Старик тем временем доковылял-таки до основания трона и согнулся ещё сильнее в поклоне. Не поднимая головы он, соблюдая все формальности, поприветствовал своего короля:
– Ваше величество, доброго вам здравия и долгая лета. Прошу, примите своего смиренного подданного, слугу Божьего и наставника Его церкви в твоём благочестивом царствии.
Эрик приосанился на просторном троне и величаво ответил гостю:
– Поднимись же и говори, добрый друг. Я открыт для беседы.
Эта процедура тяготила монарха, который воспринимал своих подданных не как раболепных слуг, а как детей, для которых он и отец, и пример.

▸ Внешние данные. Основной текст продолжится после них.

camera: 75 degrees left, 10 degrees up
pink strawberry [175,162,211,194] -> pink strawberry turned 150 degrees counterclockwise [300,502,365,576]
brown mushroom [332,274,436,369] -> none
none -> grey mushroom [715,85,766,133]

Но не ему ломать древние порядки, на которых стоят поколения предков и сама твердыня.
Экклесиарх не поднял лица, что удивило и насторожило Эрика. Дело явно имело какой-то скверный контекст и церковнослужитель готовился к тяжелому разговору с монархом, а не другом. Затянувшаяся пауза нервировала, но раз уж старик решил играть в этикет, то монарху не пристало первым нарушать тишину. Наконец, бледные растрескавшиеся губы зашевелились, заискивающе шепча положенные по традиции слова обращения к государю:
– Ваше величество. На Земле нет человека более достойного, чем Вы, чтобы править смертными. Я служу при Вас всю свою жизнь и никогда в мыслях не имел порока сомнения в Вашем праве. Уча слову Божьему я всегда подчёркивал, что Ваша власть – от Бога. Неоспоримая и благостная. Царствие Ваше стоит тысячи лет, тысячи лет простой люд и благородный чтут Ваш престол.

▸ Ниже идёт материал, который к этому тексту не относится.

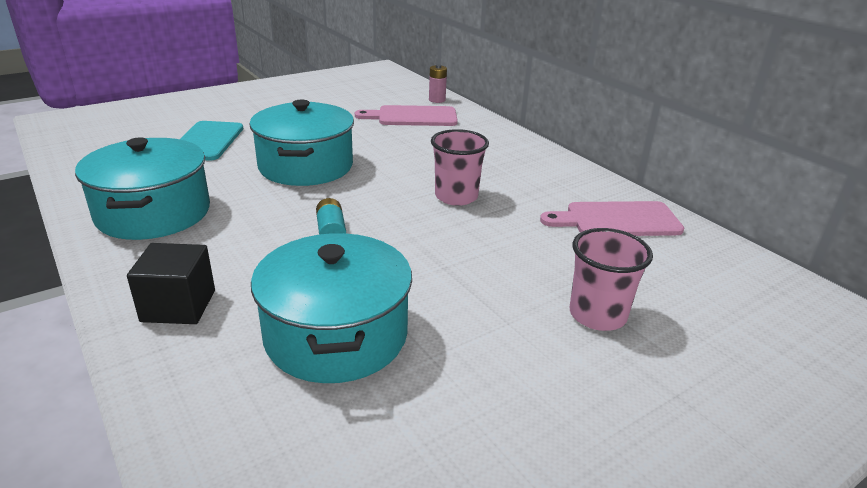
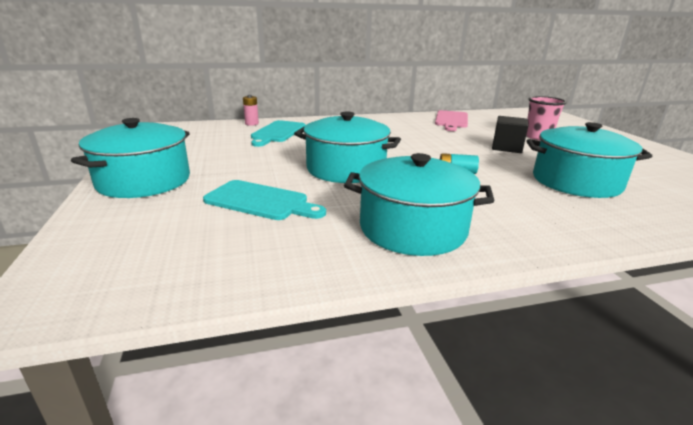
camera: 70 degrees left, 5 degrees down
black cube [127,243,215,324] -> black cube moved to [492,116,528,153]
pink cutting board [355,105,458,126] -> turquoise cutting board [251,120,306,147]
pink cup [431,129,489,206] -> none
none -> turquoise pot [71,118,190,198]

Старик тяжело дышал и взял паузу, собраться с силами для следующей тирады. Король же сосредоточенно сверлил взглядом церемониальную шапочку из расшитого золотом бордового бархата. Очень ему не нравился тон церковника, слишком много говорящего о верности во вступлении. Наконец экклесиарх поднял взор на своего правителя. Подёрнутые дымкой катаракты глаза решительно смотрели в лицо Эрика. Он продолжил:
– Но сколь бы ни была велика Ваша власть на Земле – на Небе правит Господь!

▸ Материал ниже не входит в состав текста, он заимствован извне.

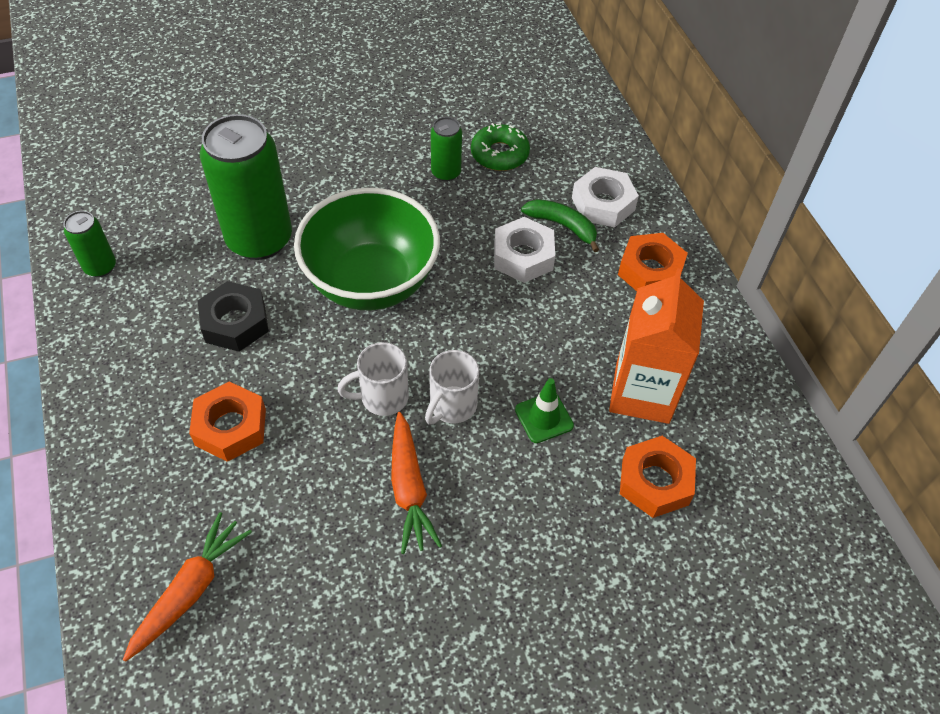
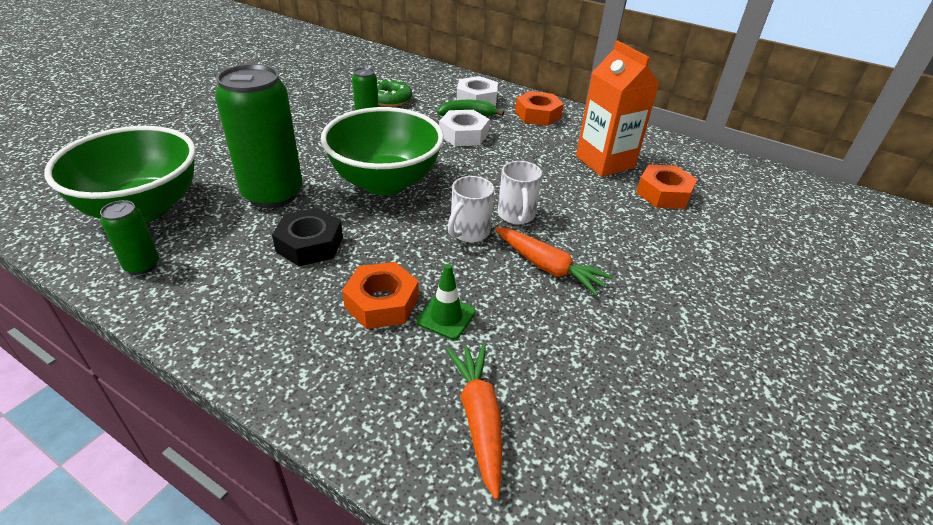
camera: 40 degrees left, 15 degrees down
green traffic cone [515,378,574,443] -> green traffic cone moved to [417,264,476,340]
none -> green bowl [44,126,196,223]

Раздражённый этим бессмысленным сотрясанием воздуха король грубо прервал завывания забывшегося в религиозном экстазе церковника:
– Пусть правит и небом, и звёздами, и Чёрной Бездной долины Пепла. Мне нет до того дела. Быстрее сворачивай свою проповедь и переходи к сути визита – у меня сегодня много дел, как и всегда у того, кто отвечает за сотни тысяч душ.
Экклесиарх продолжил лить свою песню и буравить монарха взглядом:
– И право Его выше права любого смертного, даже такого великого, как Вы, мой король. Сегодня он пришёл забрать в своё царство души живущих в сей твердыне, что не покорилась ни единому смертному, так как всегда была обещана Ему. И этот день настал – Божье воинство на закате станет под стенами Вашего королевства. Станет в ожидании, когда Вы отопрёте ворота и впустите Его в сердце своя, склонив колено пред светом Его.
Лицо Эрика исказила гримаса отвращения и жалости – старый друг помутился рассудком, раз смеет говорить такие вещи.